§ **WORK INSTRUCTION 1**
Write out the stretch of the knife handle thread from "the full reshape" through "you go for?", word for word.

# Fat handle fix



## WifeNotUnderstand (Dec 19, 2021)

I have a 240 Nihei with a chestnut / ebony handle, I love using the knife however I am finding that the handle is too large in circumference

Looking for some advice on which way i should go about modifying a handle. I don't have access to a workshop so I will be doing the job with hand tools

At the junction of the ebony / chestnut it has a circumference of 77mm, 22.5mm W and 25mm H

At the end of the handle it has a circumference of 84mm, 23mm W and 27mm H












I have have some ideas to fix and was looking for input for which might be the best approach - if i have missed an option let me know. 
I don't mind thinner handles.

Along the length I would like to have some distal taper here are the options






put more taper in overall





Just taper the ebony part


For the overall shape here is the options





I am calling this the coffin shape - probable an easy to achieve shape





Heart shape - very comfortable - might be hard to get right along the length





the Knonsuke kehi shape - an easy to complete and will make the tapering easy





the full reshape - not much different from above





the Hexagon aka the Dan Prendergast - its a different shape


so the question is - what options would you go for?


----------



## tostadas (Dec 19, 2021)

I personally like length taper with a heart shape. It's pretty easy to shape with sandpaper, as long as you have a flat surface to put it on. I did a similar handle project from scratch, primarily with hand tools.





First Wa Handle w Hand Tools


Decided to try my hand at making a new handle. The plan was a half-octo/half-round shape using white oak and black buffalo horn. Here's how it went. My tool selection was limited, so I mainly made do with hand tools. I have a sander for bulk removal, but it's not at all useful for straight...




www.kitchenknifeforums.com


----------



## IsoJ (Dec 19, 2021)

You could get some soft scrap wood and shape it first and when you get the shape you like, then shape the handle.


----------



## birdsfan (Dec 19, 2021)

§ **EXCERPTED RECORDS**
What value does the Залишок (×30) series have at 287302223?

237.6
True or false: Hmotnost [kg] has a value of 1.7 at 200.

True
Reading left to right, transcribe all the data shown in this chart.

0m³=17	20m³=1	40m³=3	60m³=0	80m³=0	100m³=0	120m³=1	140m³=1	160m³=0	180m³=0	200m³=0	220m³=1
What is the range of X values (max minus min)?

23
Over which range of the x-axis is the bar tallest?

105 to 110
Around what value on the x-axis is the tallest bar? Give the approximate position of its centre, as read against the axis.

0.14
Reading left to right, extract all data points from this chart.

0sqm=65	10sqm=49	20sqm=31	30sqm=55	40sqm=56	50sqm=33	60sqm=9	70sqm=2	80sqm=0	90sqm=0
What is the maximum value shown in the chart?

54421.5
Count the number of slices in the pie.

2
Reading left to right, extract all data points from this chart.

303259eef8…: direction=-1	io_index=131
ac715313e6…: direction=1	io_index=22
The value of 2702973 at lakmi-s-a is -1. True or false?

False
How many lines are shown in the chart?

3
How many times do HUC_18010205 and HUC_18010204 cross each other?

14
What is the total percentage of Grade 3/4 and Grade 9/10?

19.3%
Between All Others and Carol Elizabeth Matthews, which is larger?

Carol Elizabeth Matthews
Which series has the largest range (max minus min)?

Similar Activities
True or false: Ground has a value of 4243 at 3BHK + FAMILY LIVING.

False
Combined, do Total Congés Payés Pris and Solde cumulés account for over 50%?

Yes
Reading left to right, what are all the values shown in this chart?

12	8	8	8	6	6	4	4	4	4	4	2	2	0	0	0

§ **WORK INSTRUCTION 2**
Put the stretch of the entries from their first line through the line containing "Count the number of slices in the pie." into a JSON list of strings, one string per line, leaving out blank lines.

§ **TASK RESULT 1**
the full reshape - not much different from above





the Hexagon aka the Dan Prendergast - its a different shape


so the question is - what options would you go for?

§ **TASK RESULT 2**
[
  "What value does the Залишок (×30) series have at 287302223?",
  "237.6",
  "True or false: Hmotnost [kg] has a value of 1.7 at 200.",
  "True",
  "Reading left to right, transcribe all the data shown in this chart.",
  "0m³=17\t20m³=1\t40m³=3\t60m³=0\t80m³=0\t100m³=0\t120m³=1\t140m³=1\t160m³=0\t180m³=0\t200m³=0\t220m³=1",
  "What is the range of X values (max minus min)?",
  "23",
  "Over which range of the x-axis is the bar tallest?",
  "105 to 110",
  "Around what value on the x-axis is the tallest bar? Give the approximate position of its centre, as read against the axis.",
  "0.14",
  "Reading left to right, extract all data points from this chart.",
  "0sqm=65\t10sqm=49\t20sqm=31\t30sqm=55\t40sqm=56\t50sqm=33\t60sqm=9\t70sqm=2\t80sqm=0\t90sqm=0",
  "What is the maximum value shown in the chart?",
  "54421.5",
  "Count the number of slices in the pie."
]